La realtà è là, dura come una pietra, gelida come il marmo. Brutta come la peste. Davanti a questi eventi incomprensibili e dolorosi anche la parola alza bandiera bianca. Puoi descrivere la scena del delitto, indagare la personalità dell’ assassino, raccontare i drammi che viveva, altro non puoi fare. Con il male occorre fare i conti. E sono conti da fare con estrema umiltà e altrettanta verità. Ammettiamolo: tutti siamo ammaliati dalle sirene del male, anche se non in forma così eclatante. Certo, perché il male per essere accolto sa camuffarsi e confondersi con il bene.
Chi al male si abbandona deve credere che in qualche modo mette fine ai problemi che lo affliggono. Forse è proprio questa la conseguenza del peccato originale. Abbiamo, perciò, bisogno continuamente di avere una mente lucidissima e un cuore puro. Non è facile. Per farlo bisogna farsi custodi di se stessi e dei fratelli, avere chiara la strada per la quale si vuole camminare. Chi crede in Dio sa di avere un Padre nei cieli che si prende cura di lui. Sa di essere amato, desiderato; che la sua vita è sempre unica, originale, irripetibile. Sa che c’è più gioia nel dare che nell’avere, che una carezza fatta a un bambino, una mano tesa a un vicino, una pane donato a un povero danno la forza di non arrendersi.

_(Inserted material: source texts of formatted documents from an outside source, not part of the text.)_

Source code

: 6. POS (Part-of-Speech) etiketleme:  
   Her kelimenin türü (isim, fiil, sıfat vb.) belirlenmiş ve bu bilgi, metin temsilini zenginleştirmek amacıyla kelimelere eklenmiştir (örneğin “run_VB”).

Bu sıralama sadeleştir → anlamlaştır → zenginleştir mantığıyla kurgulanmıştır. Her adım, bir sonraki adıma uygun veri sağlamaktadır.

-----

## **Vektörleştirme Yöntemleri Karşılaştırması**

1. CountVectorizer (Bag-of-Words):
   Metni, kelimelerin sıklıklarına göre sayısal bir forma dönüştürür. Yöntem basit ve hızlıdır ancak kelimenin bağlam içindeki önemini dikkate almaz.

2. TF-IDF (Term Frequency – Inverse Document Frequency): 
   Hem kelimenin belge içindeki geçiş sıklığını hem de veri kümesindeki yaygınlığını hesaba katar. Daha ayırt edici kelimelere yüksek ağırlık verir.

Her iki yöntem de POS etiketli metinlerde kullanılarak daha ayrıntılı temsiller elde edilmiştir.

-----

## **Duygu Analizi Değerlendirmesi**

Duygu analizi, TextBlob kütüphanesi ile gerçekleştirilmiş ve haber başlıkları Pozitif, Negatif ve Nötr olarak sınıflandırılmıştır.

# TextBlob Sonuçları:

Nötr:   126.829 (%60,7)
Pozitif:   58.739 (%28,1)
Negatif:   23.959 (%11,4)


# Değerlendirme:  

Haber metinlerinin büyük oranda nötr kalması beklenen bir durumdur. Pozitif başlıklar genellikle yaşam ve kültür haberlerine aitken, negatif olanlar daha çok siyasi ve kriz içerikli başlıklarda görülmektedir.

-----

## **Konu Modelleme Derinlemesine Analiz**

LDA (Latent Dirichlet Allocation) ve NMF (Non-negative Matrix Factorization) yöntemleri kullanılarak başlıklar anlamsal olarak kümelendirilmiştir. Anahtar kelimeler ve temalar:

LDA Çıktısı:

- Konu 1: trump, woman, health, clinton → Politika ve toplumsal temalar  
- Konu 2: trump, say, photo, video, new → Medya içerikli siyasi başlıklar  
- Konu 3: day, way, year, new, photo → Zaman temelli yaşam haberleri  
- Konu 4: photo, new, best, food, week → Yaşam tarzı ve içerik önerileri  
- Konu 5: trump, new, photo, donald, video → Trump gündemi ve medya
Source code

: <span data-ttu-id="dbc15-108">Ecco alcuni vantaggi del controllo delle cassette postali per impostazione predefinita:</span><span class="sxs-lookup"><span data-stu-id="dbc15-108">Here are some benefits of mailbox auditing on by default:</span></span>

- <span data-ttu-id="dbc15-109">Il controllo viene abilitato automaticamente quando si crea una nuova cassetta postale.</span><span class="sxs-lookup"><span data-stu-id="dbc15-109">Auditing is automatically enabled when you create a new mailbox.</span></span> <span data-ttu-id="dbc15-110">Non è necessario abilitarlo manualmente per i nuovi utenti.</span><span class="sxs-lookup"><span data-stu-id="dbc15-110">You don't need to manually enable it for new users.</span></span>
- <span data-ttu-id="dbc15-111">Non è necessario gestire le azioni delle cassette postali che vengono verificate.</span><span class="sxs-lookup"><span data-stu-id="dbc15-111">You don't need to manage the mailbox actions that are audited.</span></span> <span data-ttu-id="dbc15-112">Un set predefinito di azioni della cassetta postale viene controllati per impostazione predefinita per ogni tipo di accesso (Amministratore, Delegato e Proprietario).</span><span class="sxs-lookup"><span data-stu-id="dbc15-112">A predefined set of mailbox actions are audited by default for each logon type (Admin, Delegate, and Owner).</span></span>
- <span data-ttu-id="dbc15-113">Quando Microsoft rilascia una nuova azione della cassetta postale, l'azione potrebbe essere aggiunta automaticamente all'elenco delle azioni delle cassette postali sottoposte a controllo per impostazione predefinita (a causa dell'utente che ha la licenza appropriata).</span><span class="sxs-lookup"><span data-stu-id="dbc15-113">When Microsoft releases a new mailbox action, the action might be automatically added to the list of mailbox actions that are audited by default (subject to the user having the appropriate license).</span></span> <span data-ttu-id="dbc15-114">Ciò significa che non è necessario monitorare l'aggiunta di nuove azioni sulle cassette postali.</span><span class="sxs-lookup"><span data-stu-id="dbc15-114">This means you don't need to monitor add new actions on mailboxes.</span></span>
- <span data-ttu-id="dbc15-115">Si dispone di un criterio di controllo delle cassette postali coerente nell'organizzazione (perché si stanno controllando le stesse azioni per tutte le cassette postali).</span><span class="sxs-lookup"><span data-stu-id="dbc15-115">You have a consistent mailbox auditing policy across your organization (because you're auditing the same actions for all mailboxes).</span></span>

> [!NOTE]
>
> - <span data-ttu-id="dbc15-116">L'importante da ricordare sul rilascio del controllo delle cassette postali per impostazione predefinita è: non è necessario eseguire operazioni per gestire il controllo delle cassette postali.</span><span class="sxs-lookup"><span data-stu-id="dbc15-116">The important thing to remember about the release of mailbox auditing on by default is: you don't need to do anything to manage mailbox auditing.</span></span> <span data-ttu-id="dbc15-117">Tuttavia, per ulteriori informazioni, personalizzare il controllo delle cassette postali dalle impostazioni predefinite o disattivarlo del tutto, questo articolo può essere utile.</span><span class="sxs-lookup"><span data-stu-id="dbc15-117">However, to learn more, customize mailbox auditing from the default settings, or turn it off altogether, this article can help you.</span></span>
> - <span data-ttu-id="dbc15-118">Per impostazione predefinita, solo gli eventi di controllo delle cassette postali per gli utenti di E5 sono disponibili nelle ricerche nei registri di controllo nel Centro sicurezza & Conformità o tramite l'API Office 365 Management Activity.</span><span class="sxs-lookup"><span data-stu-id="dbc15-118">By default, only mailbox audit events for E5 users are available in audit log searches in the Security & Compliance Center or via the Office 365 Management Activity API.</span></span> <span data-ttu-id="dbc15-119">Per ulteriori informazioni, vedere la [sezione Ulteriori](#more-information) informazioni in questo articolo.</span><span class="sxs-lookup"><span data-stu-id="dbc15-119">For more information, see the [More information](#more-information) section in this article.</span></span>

Chi crede in Dio sa di essere fragile e prezioso. Che il male è un seme che cresce e silenziosamente, subdolamente si annida nel cuore dell’ uomo. Sa che quelle radici maledette debbono essere estirpate subito, immediatamente. Al male non si dà nessuna confidenza. Col male non si diventa amici. Non si dialoga con il male, non lo si fa entrare in casa. Lo si caccia via appena inizia a fare capolino. Sempre, anche quando sembra che possa ritornare utile. Anche quando bastona il nemico o colpisce lontano. Anche quando le grida di disperazione non arrivano ai tuoi orecchi. Sempre. Anche quando qualcuno deciderà di fartela pagare o la cultura della morte afferma che non è più male l’azione obbrobriosa che una volta era considerata tale. Anche quando l’ombrello di una legge fatta a misura dei nostri egoismi pretenderà di mettere la parola fine a un male che continua a farci male. Se davvero inorridiamo davanti al male fermiamoci e imbocchiamo la strada del bene. Un bene che faccia bene a tutti.